__Text provided__:

Doctor House Calls in the Information Age
Physicians are communicating with their patients using Web-based programs.
EDITOR'S NOTE: This article was originally published in the March 2009 issue of Kiplinger's Retirement Report. To subscribe, click here.
You may have thought that physician house calls were a thing of the past. But now many doctors are finding a new way to pay a visit to your home: by e-mail.
Joseph Halperin of Berkeley, Cal., has received several "e-visits" from his internist. Halperin, a sculptor and retired oncologist, says he e-mailed his doctor to get prescriptions before a recent trip to Mexico and to ask about a pulled muscle. "It's extraordinarily convenient," Halperin says, noting his doctor responds more quickly to an e-mail than to a telephone call.
Halperin, 67, is not pulling doctor privileges. His internist offers this high-tech version of the house call to all of his patients. He is among a growing number of doctors who use the Internet to treat patients while getting paid for their time and expertise.
Less than one-third of doctors communicated with patients online in 2007, according to Manhattan Research, a health-care research firm in New York City. But big insurers, including Aetna and Cigna, now reimburse doctors for Web-based visits. Kaiser Permanente encourages patients and staff doctors to use e-mail, as do Health Net of California and several of the largest Blue Cross Blue Shield plans.

__Information provided__:
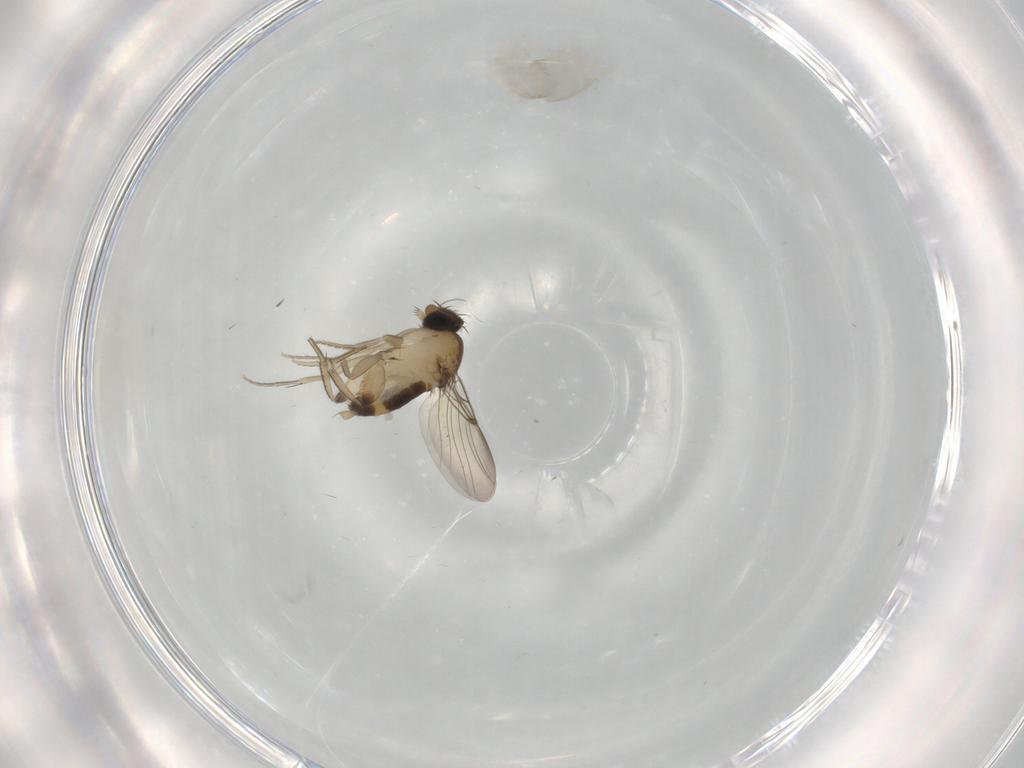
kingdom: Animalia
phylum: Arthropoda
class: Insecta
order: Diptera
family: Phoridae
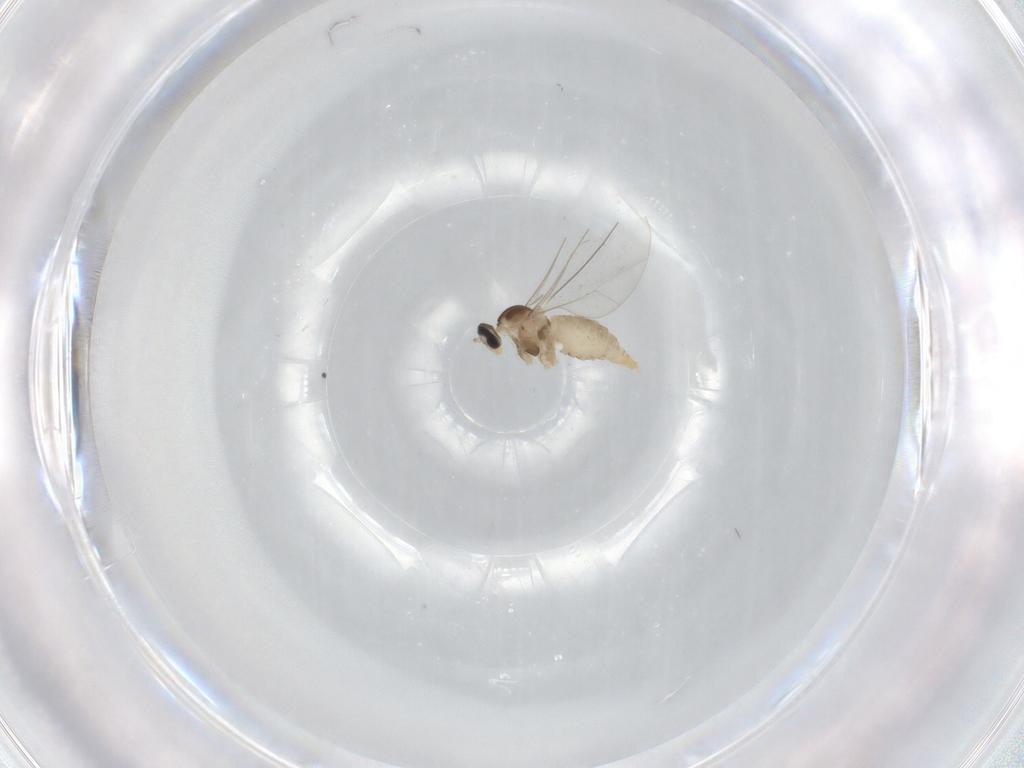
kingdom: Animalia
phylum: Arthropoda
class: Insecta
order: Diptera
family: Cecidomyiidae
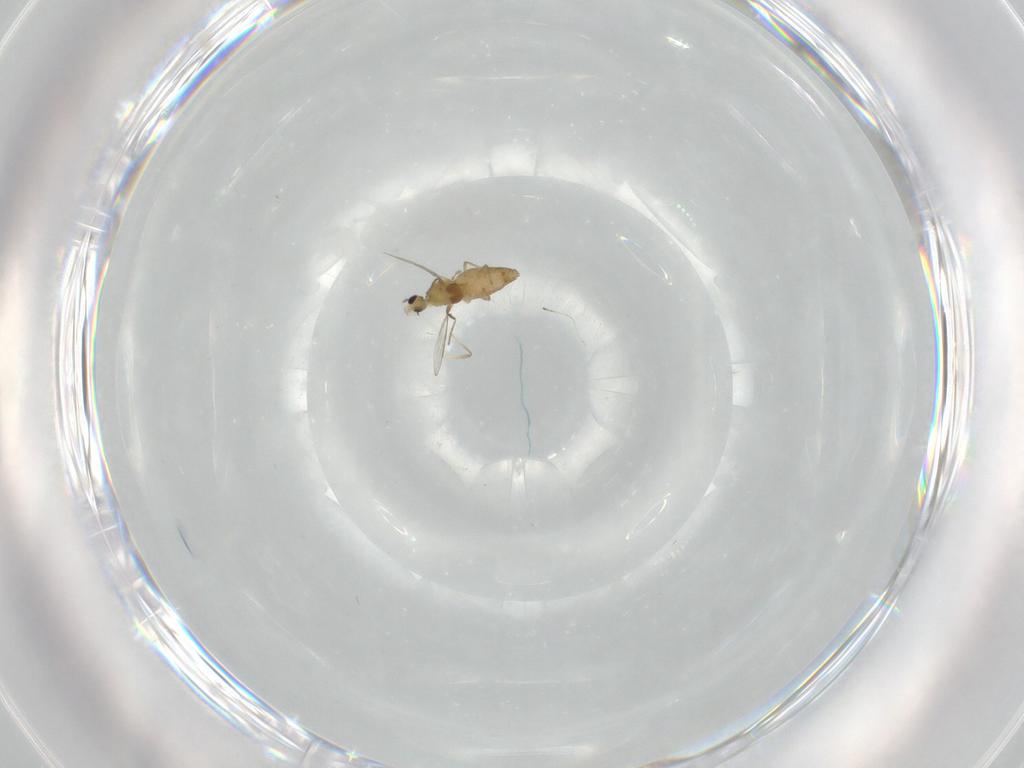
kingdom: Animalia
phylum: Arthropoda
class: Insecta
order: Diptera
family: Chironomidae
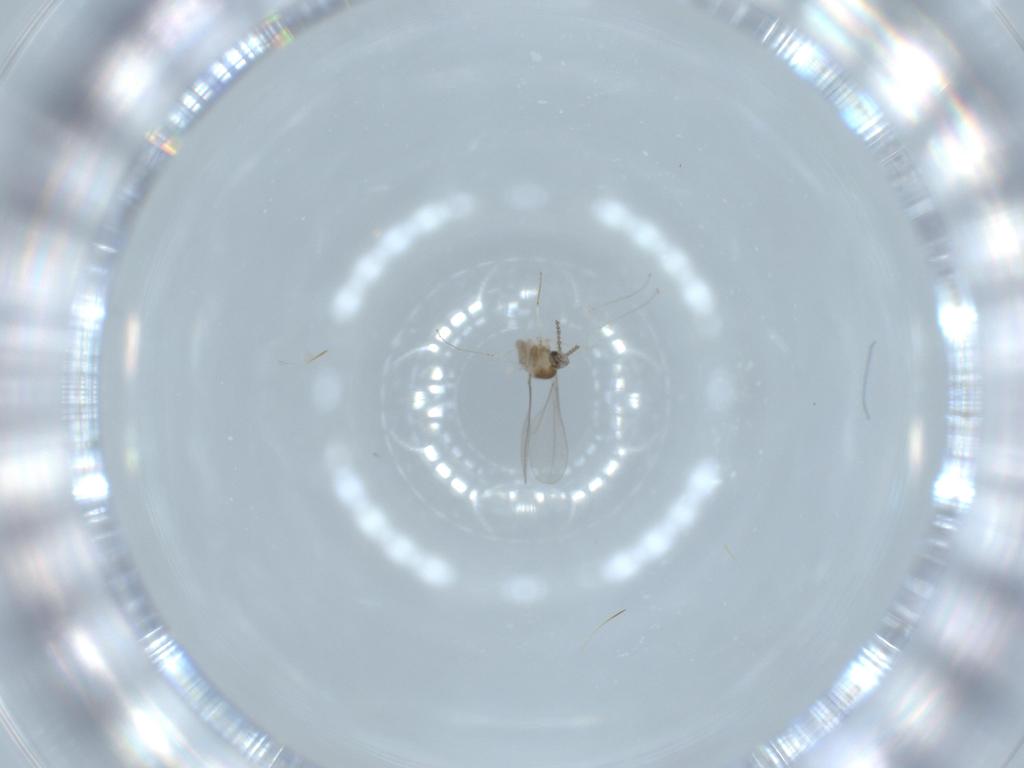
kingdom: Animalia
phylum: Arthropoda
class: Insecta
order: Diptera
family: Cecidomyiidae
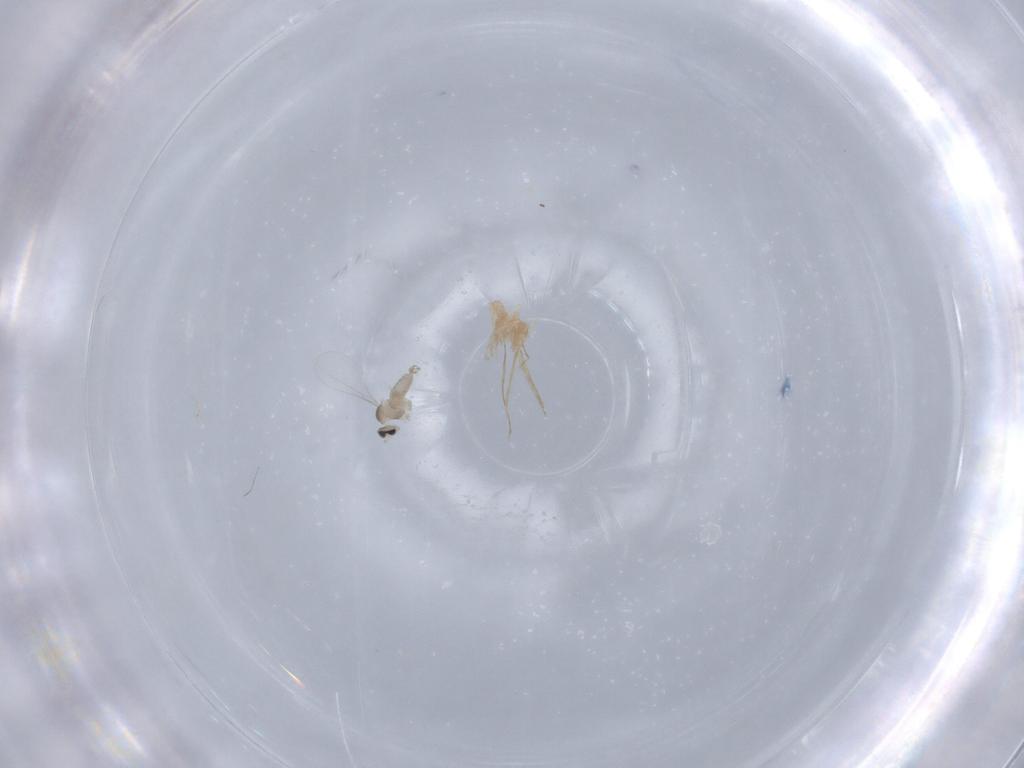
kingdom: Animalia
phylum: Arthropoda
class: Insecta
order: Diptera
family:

__Task item A__:
Answer these questions from the article on doctor e-visits, one line each:
(i) In which issue of which publication did the article first appear?
(ii) What two things did Joseph Halperin e-mail his internist about?
(iii) According to Manhattan Research, what share of doctors communicated with patients online in 2007?
__Task item B__: Extend the article on doctor e-visits, picking up after its last sentence.

__Task response A__:
(i) The March 2009 issue of Kiplinger's Retirement Report.
(ii) Getting prescriptions before a recent trip to Mexico, and a pulled muscle.
(iii) Less than one-third.

__Task response B__:
In most cases, a patient logs on to a secure Web-based program. The patient chooses from a list of problems or symptoms. A new screen will ask specific questions that lead to a final answer.
If a doctor can't easily diagnose by e-mail, the patient will be told to pay an office visit. "This happened when I had a persistent cough after a cold," says Halperin. "He saw me and checked me out."
Take Two Aspirin, and E-mail Me Later
About 150 procedures can be handled online, according to McKesson Corp.'s RelayHealth, an Atlanta company that provides Web sites to Aetna, Cigna and other insurers for online visits. Aetna, for example, approves payment for Web visits in primary care and more than 30 specialties, including cardiology, oncology and rheumatology.
Dr. Lisa Rankin, a family practice physician in Port St. Lucie, Fla., says the convenience is a big reason she's used Web consultations for nearly three years. One-fifth of her practice's 8,000 patients use the system. Rankin gets $30 for the Web visits from several insurers and from her uninsured patients.
Rankin uses RelayHealth, which employs detailed templates that, she says, "ask the same questions that I would ask. If there is anything else I need, I will ask for additional information from the patient." She says her diagnosis is usually based on her knowledge of the medical history of a patient. "If a patient has a complaint that I do not feel comfortable with, I will tell them they need to come into the office," she says.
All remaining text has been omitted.